Targeted therapy for aHmu-CD56. Small cell lung cancer cells are known to express CD 56. It is expressed by peripheral nerve endings, neuroendocrine tissues, and myocardium. To suppress expression CD 56 conjugated monoclonal antibodies were obtained N 901-bR . Patients took part in phase I of the study ( n = 21 ) with relapsed SCLC, they received an infusion of the drug for 7 days. In one case, partial regression of the tumor was recorded, the duration of which was 3 months. In progress British Biotech (Phase I) studied monoclonal antibodies mAb , which are conjugated into a toxin DM 1.DM 1 inhibits the polymerization of tubulin and microtubules, leading to cell death. Research in this area is ongoing.

Thalidomide. There is an opinion that the growth of solid tumors depends on the processes of neoangiogenesis. Taking into account the role of neoangiogenesis in the growth and development of tumors, drugs are being developed aimed at stopping the processes of angiogenesis.


For example, thalidomide was known as an anti-insomnia drug, but was subsequently discontinued due to its teratogenic properties. Unfortunately, the mechanism of its antiangiogenic action is not known, however, thalidomide blocks vascularization processes induced by fibroblast growth factor and endothelial growth factor. In a phase II study, 26 patients with previously untreated SCLC underwent 6 courses of standard chemotherapy according to the PE regimen, and then for 2 years they received treatment with thalidomide(100 mg per day) with minimal toxicity. CR was registered in 2 patients, PR in 13, median survival was 10 months, 1-year survival was 42%. Taking into account the promising results obtained, it was decided to begin research III phases of the thalidomide study.
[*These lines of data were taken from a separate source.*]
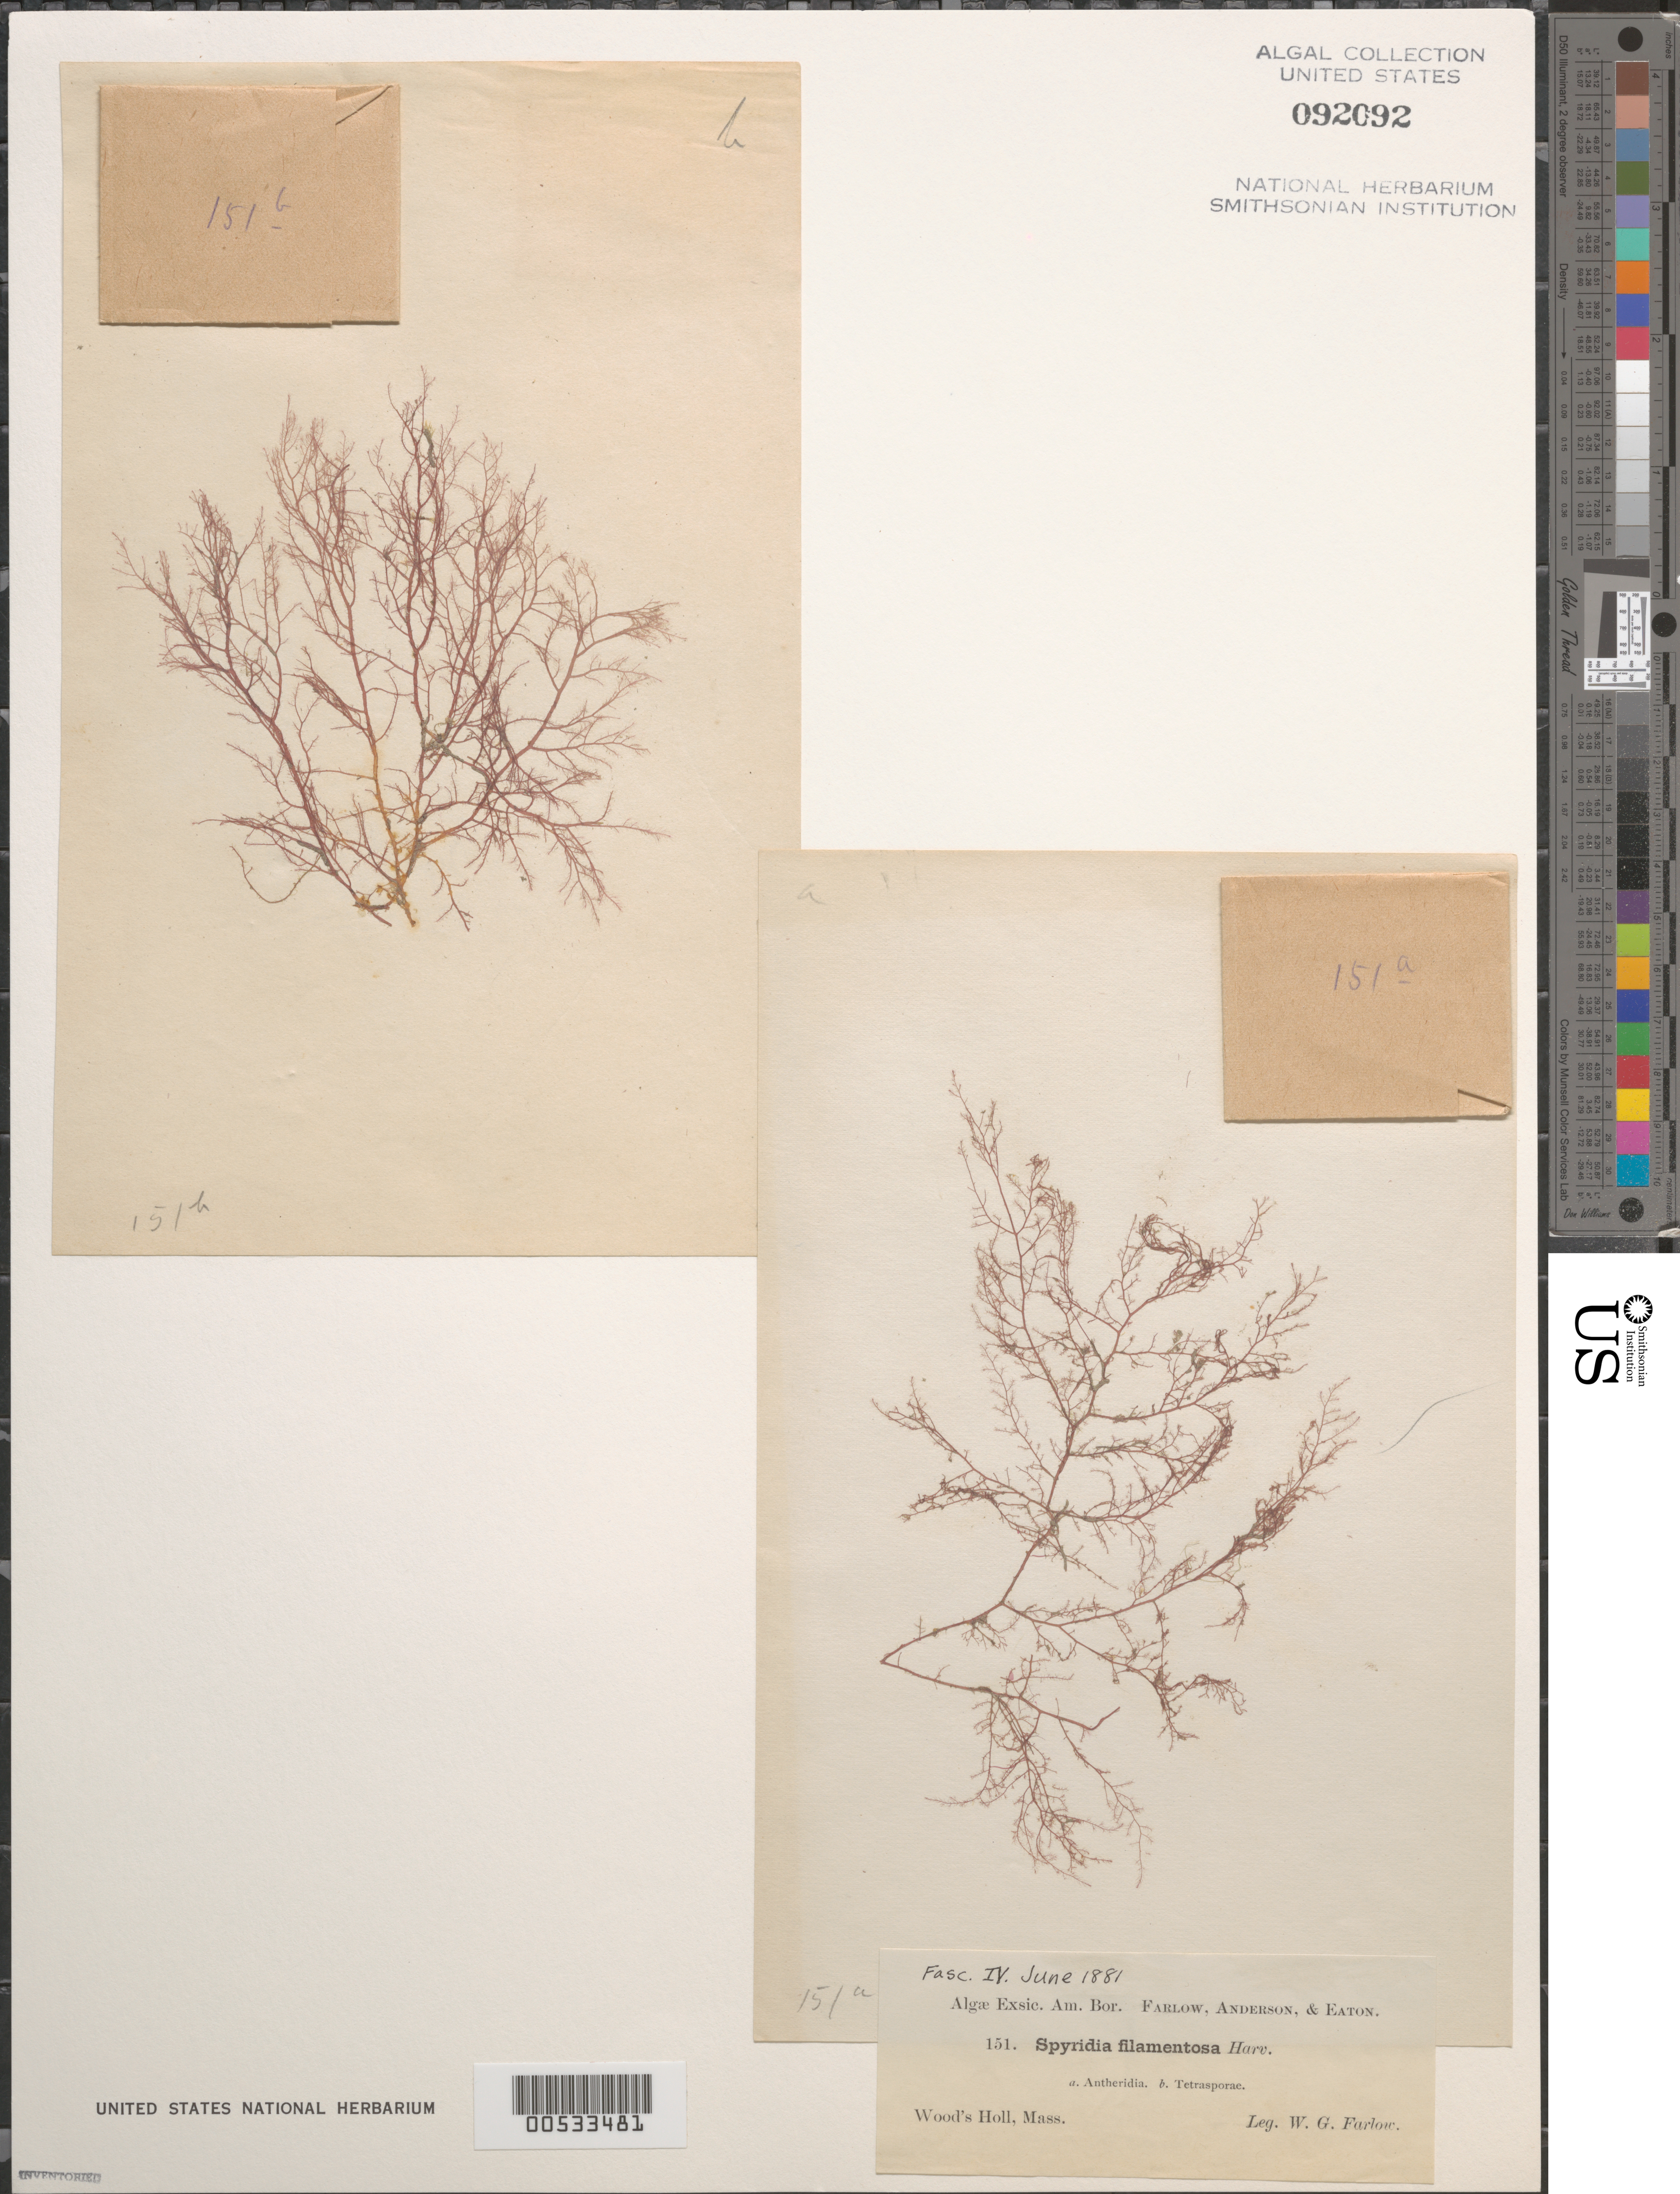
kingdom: Plantae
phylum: Rhodophyta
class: Florideophyceae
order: Ceramiales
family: Spyridiaceae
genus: Spyridia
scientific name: Spyridia filamentosa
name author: (Wulfen) Harv.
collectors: W. G. Farlow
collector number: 151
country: United States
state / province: Massachusetts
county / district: Barnstable County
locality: Woods Hole (Wood's Holl)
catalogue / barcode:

Matrix metalloproteinase inhibitors. Metalloproteinases are important enzymes involved in neoangiogenesis; their main role is participation in the processes of tissue remodeling and continued tumor growth. As it turned out, tumor invasion, as well as its metastasis, depend on the synthesis and release of these enzymes by tumor cells. Some metalloproteinase inhibitors have already been synthesized and tested for small cell lung cancer, such as marimastat ( British Biotech) and BAY 12-9566 (Bayer).


IN large study The study of marimastat involved more than 500 patients with localized and disseminated forms of small cell lung cancer; after chemotherapy or chemoradiotherapy, one group of patients was prescribed marimastat (10 mg 2 times a day), the other - placebo. It was not possible to achieve an increase in survival rate. In the work of studying BAY 12-9566 in the study group showed a decrease in survival, so studies of metalloproteinase inhibitors in SCLC were stopped.


Also, in SCLC, drugs were studied,receptor tyrosine kinase inhibitors (gefitinib, imatinib). Only in the study of imatinib (Gleevec) promising results were obtained, and therefore work in this direction continues.


Thus, in conclusion, it should be emphasized once again that research is currently underway on new therapies for SCLC. On the one hand, new regimens and combinations with lower levels of toxicity and greater efficiency are being developed, on the other hand, new drugs are being studied. The main goal of the ongoing research is to increase patient survival and reduce the frequency of relapses. It is necessary to continue studying the effectiveness of new drugs with a new mechanism of action. This review presents the results of some studies that include evidence from chemotherapy and targeted therapy. Targeted drugs have a new mechanism of action, which gives reason to hope for the possibility of more successful treatment of a disease such as small cell lung cancer.